Iceland is a breathtaking patch of unspoiled nature. The Northern Lights shine over ice crystals in the vast tundra; the sun caresses the rolling green hills; waterfalls crash onto rocks; a volcano is responsible for grounding European air traffic. It's the kind of vista you don't want to spoil with power lines.
Yet those ugly towers and wires are necessary, not least because electricity is more useful than spending your entire evening trying to keep a candle lit. The international architectural firm Choi+Shine has thus conceived Land of Giants, an alternative to the landscape-polluting steel behemoths that are transmission towers. Instead of standard poles, they designed a kind of silent steel giants that waltzes through the countryside.
Choi+Shine's Thomas Shine notes that most people would rather not see any power poles in their landscapes: "If you must have power lines, wind turbines, and electricity towers, at least make sure they are attractive. That is why we took these eyesores and made [them] into something beautiful."

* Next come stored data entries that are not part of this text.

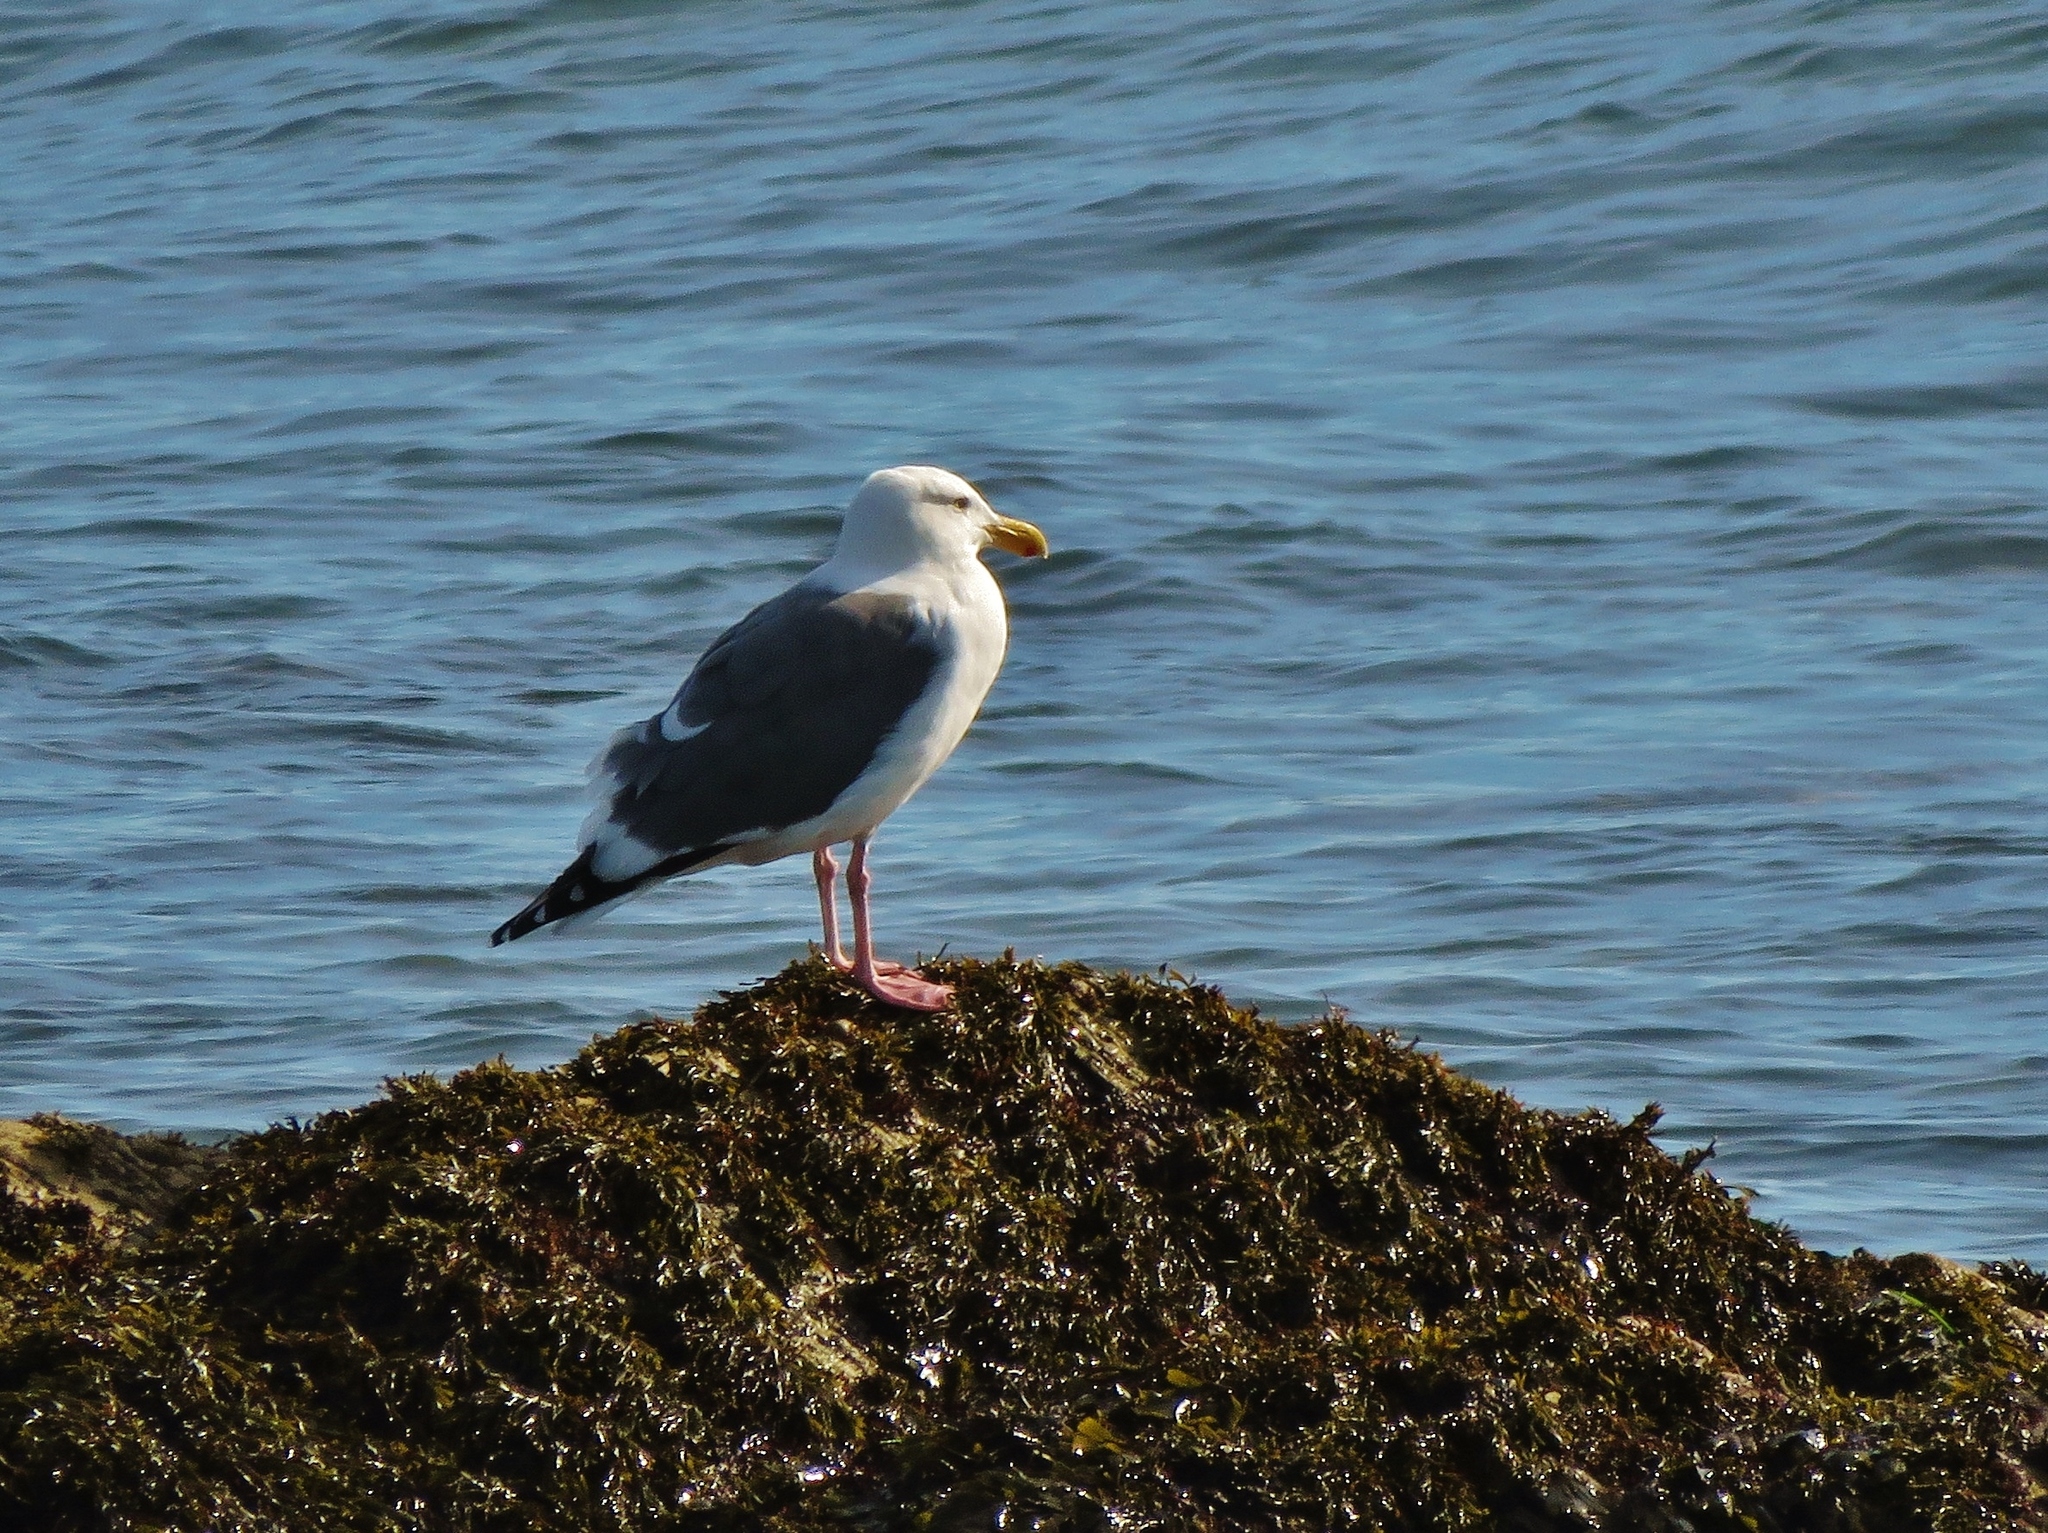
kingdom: Animalia
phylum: Chordata
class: Aves
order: Charadriiformes
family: Laridae
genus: Larus
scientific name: Larus occidentalis
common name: Western gull
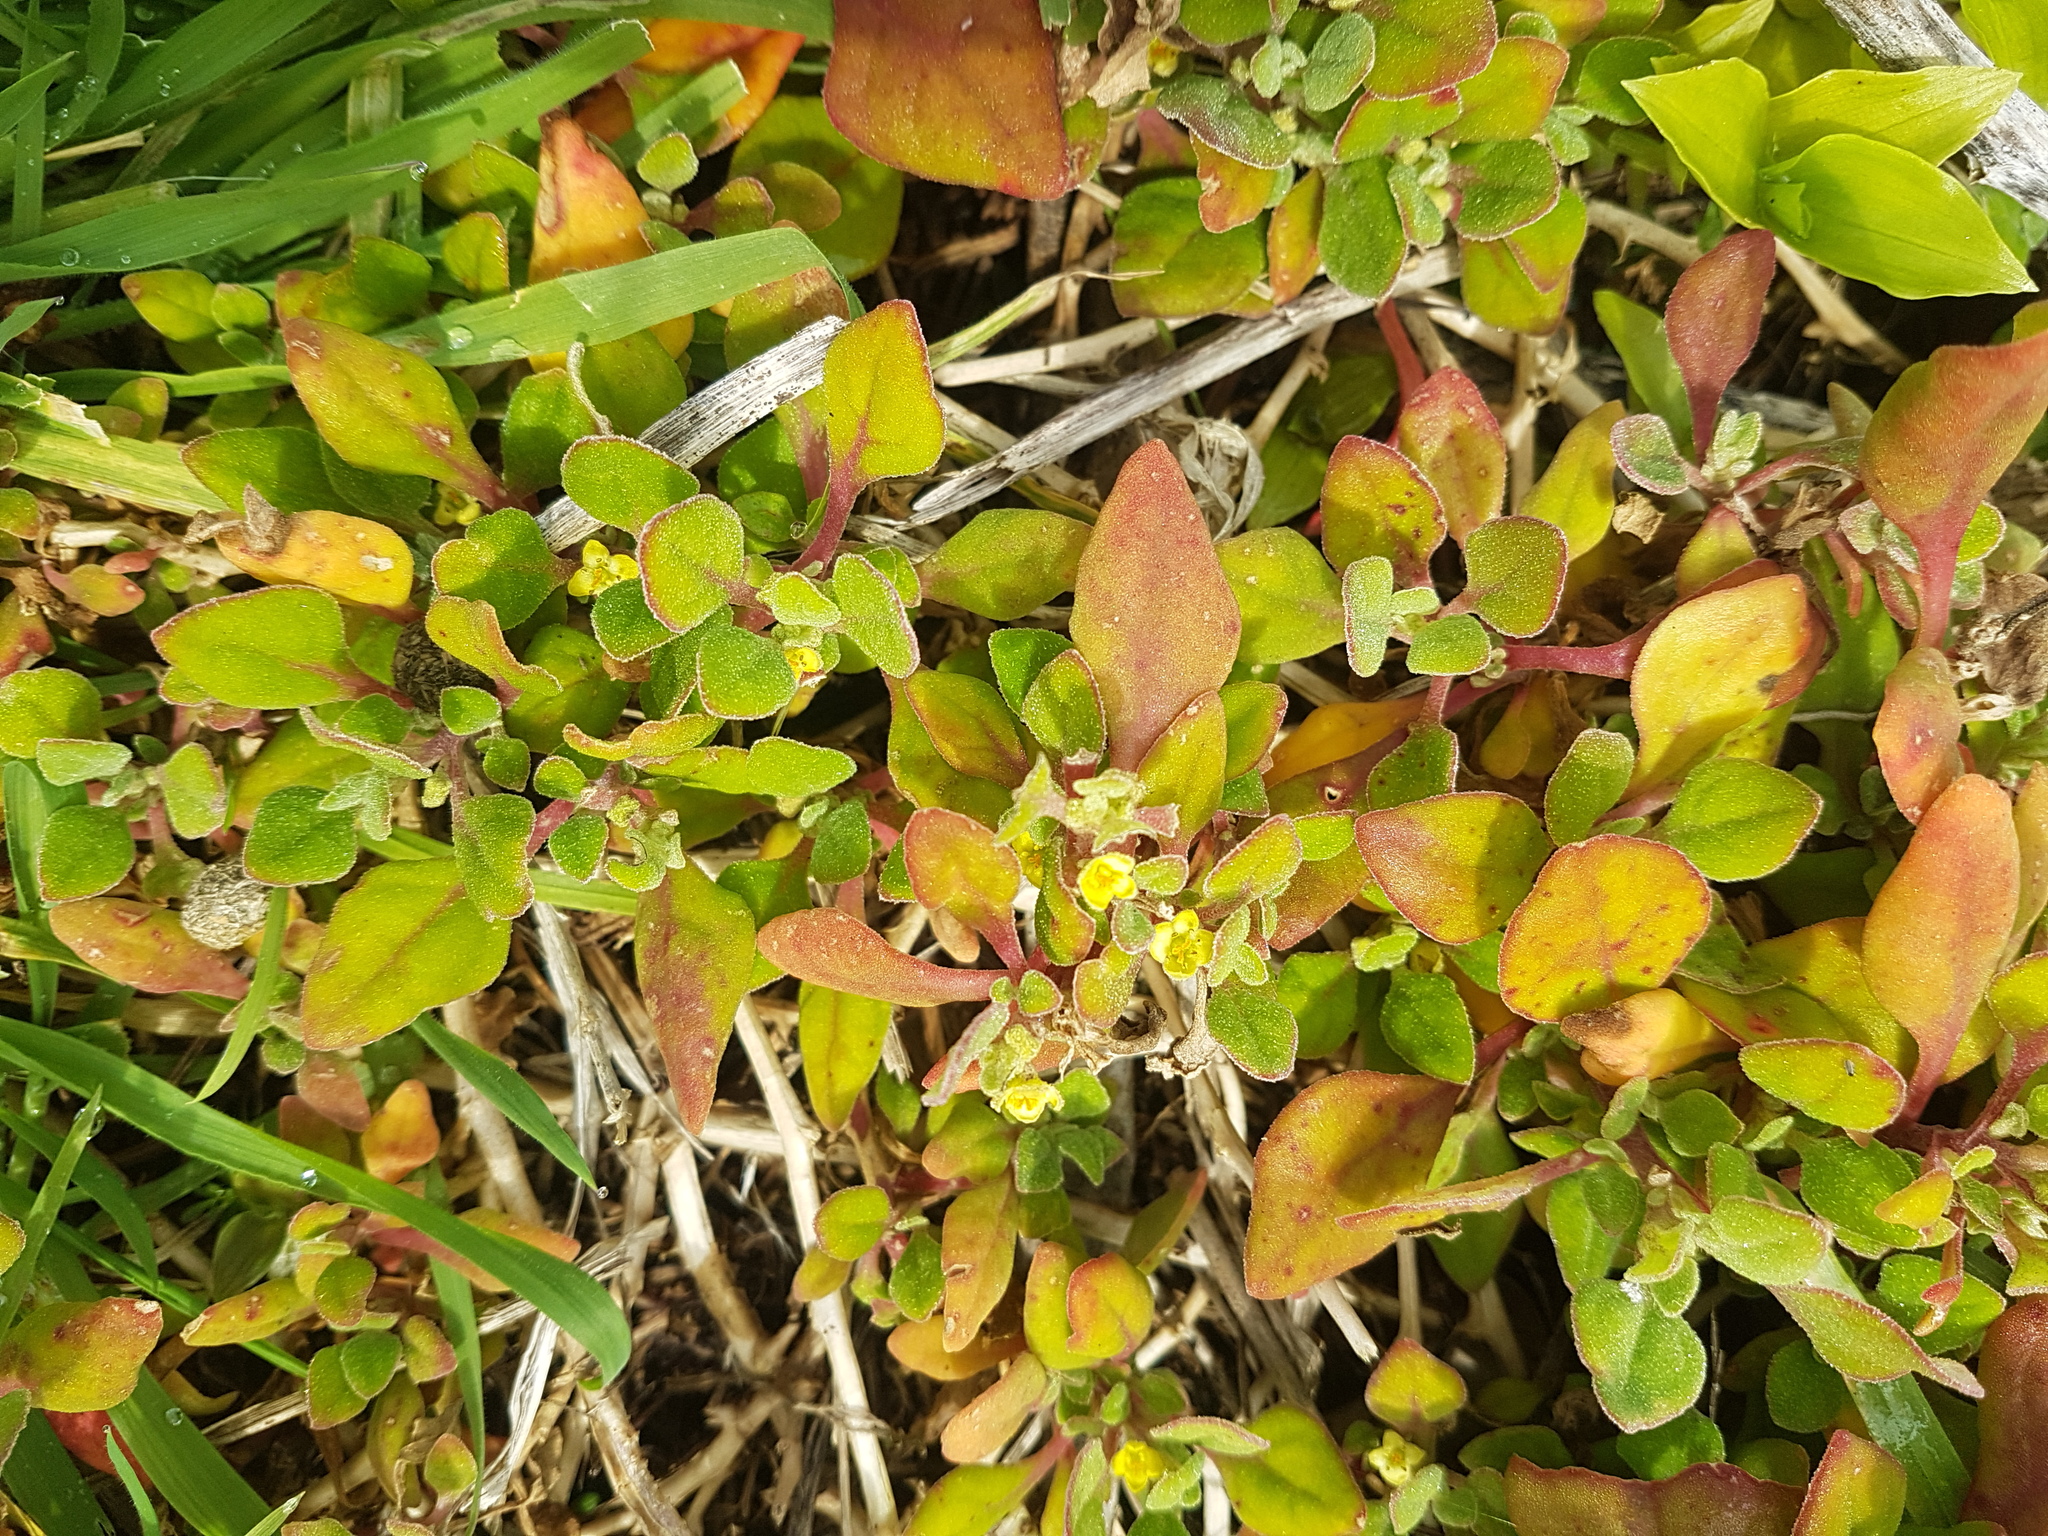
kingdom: Plantae
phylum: Tracheophyta
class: Magnoliopsida
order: Caryophyllales
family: Aizoaceae
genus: Tetragonia
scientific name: Tetragonia implexicoma
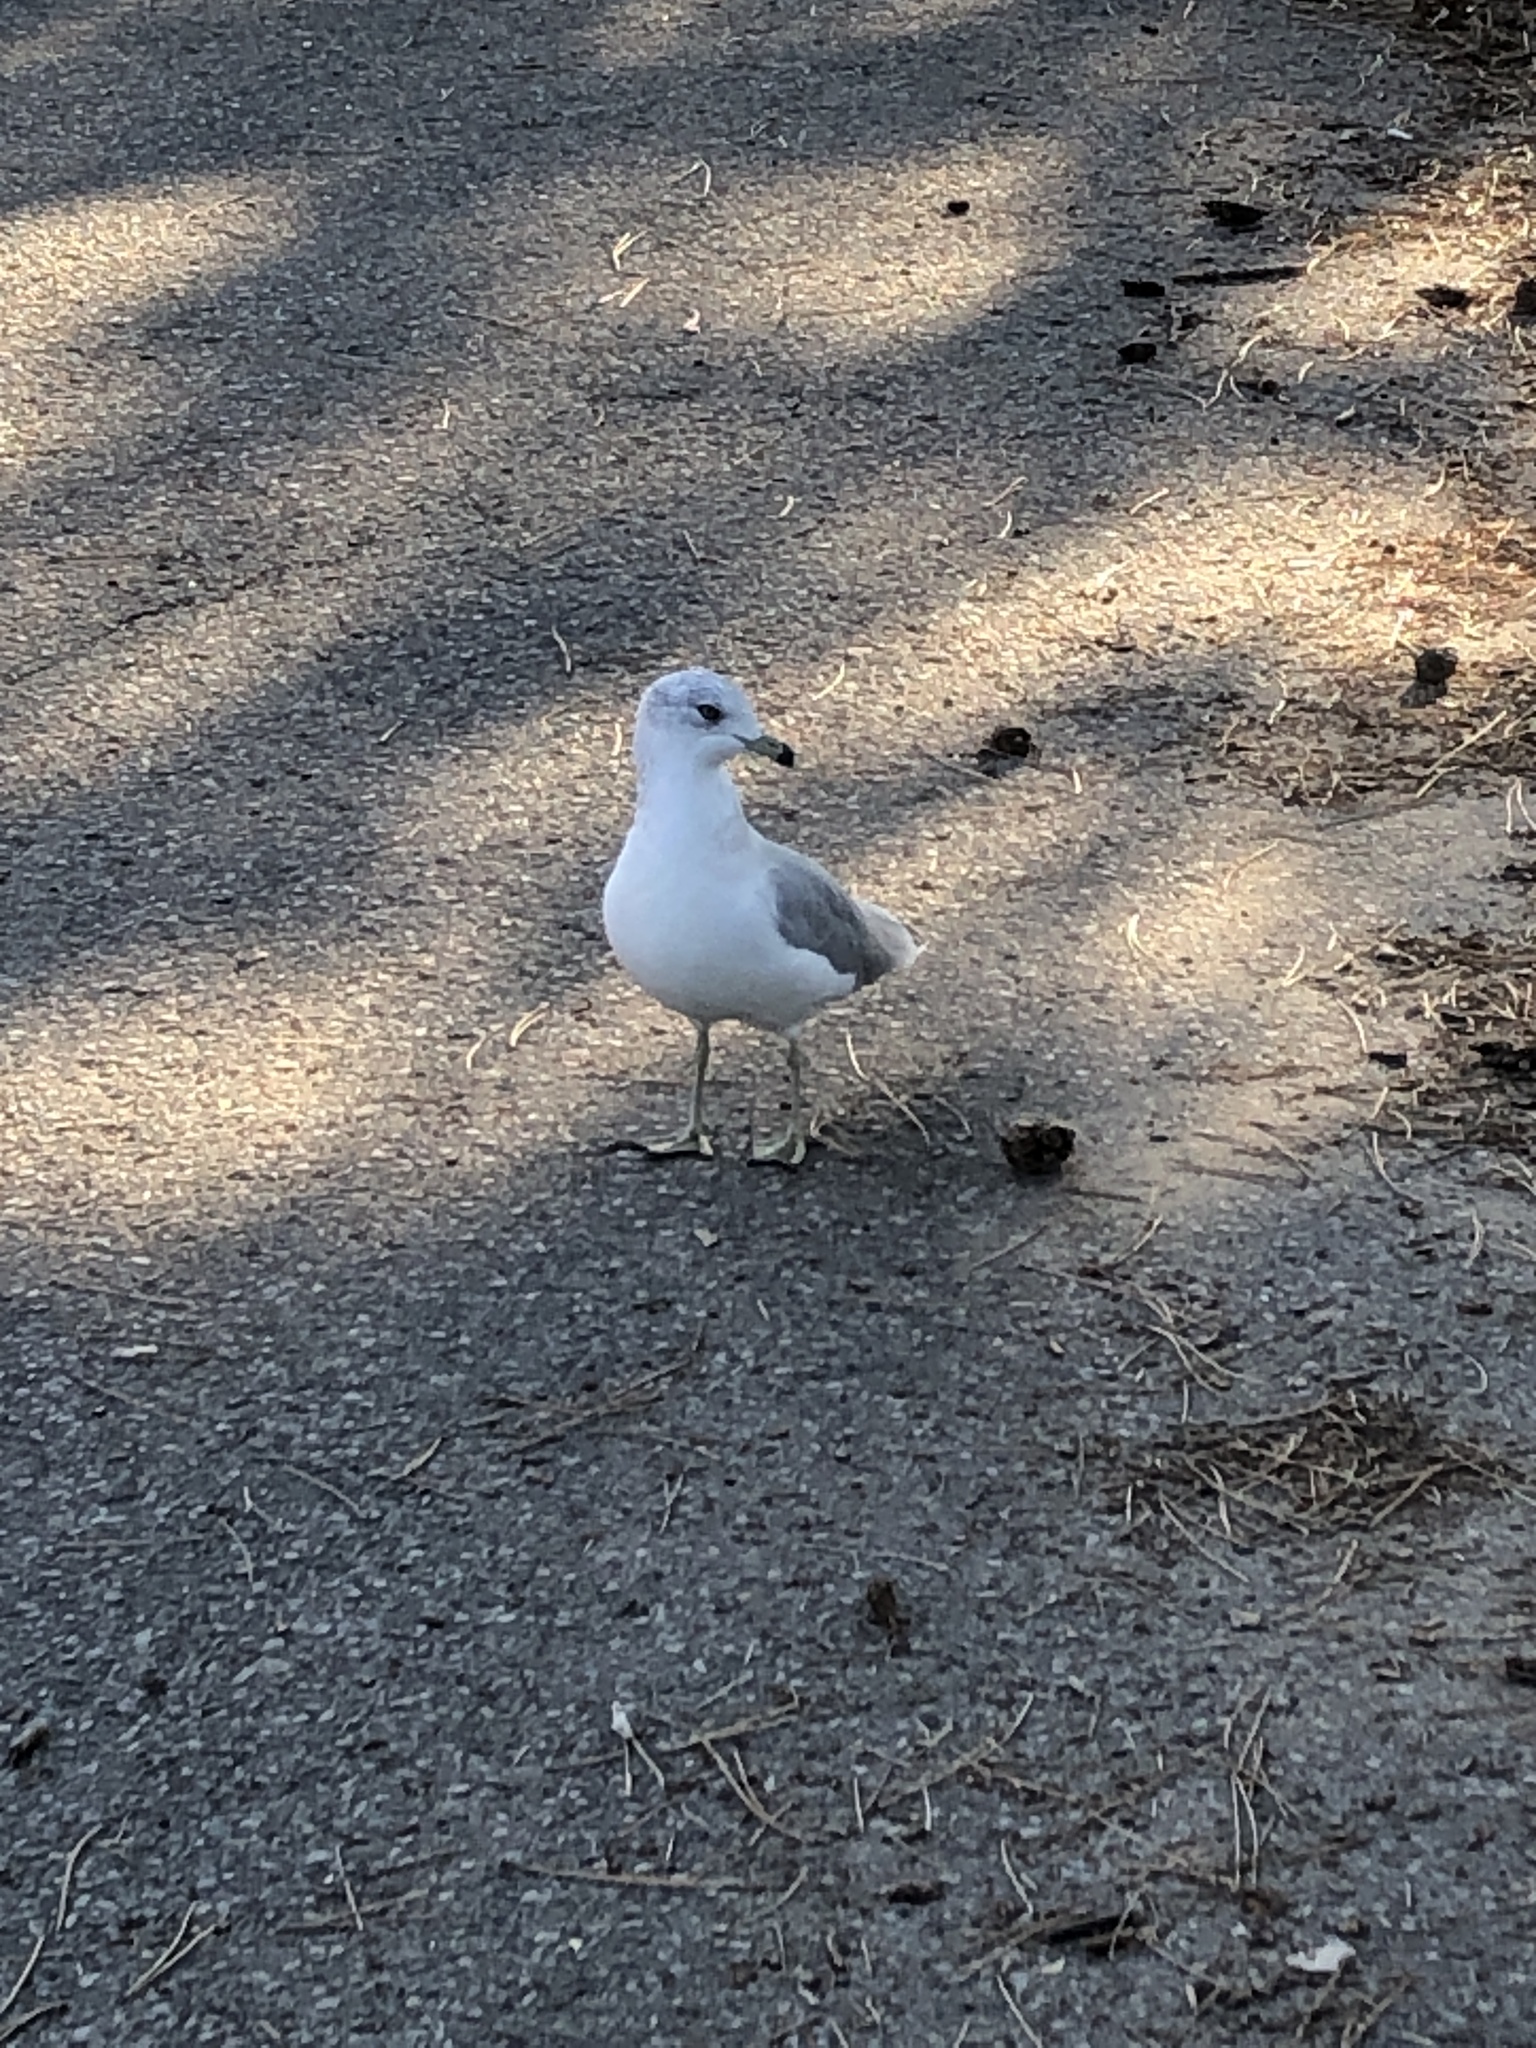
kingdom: Animalia
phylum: Chordata
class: Aves
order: Charadriiformes
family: Laridae
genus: Larus
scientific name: Larus delawarensis
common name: Ring-billed gull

Choi+Shine only made a few minor changes to the traditional structures, so their new designs wouldn't be much more costly than the current towers. By keeping the manufacturing simple and uniform, they further kept costs low. They used mostly recyclable materials and painted them white, instead of dull gray, so the pylons stand out against the natural Icelandic backdrop. "It has the potential to be very nice, especially against the dark volcanic rock and the gray Icelandic air," says Jin Choi. Their shape makes them dependent on the landscape. Running the wires up the mountain, then "runs" the towers over the mountain—the pylons can extend, knee, or crouch, as if burdened by the weight of the wires.
The project won a design competition sponsored by Landsnet, the operator of Iceland's electricity grid. It won several awards, including the Boston Society of Architects' for Best Unrealized Architecture. Unrealized because Landsnet hasn't yet dared to build the pylons. For now, we can therefore only marvel at digital renderings and try to imagine how breathtaking the figures would be in the landscape.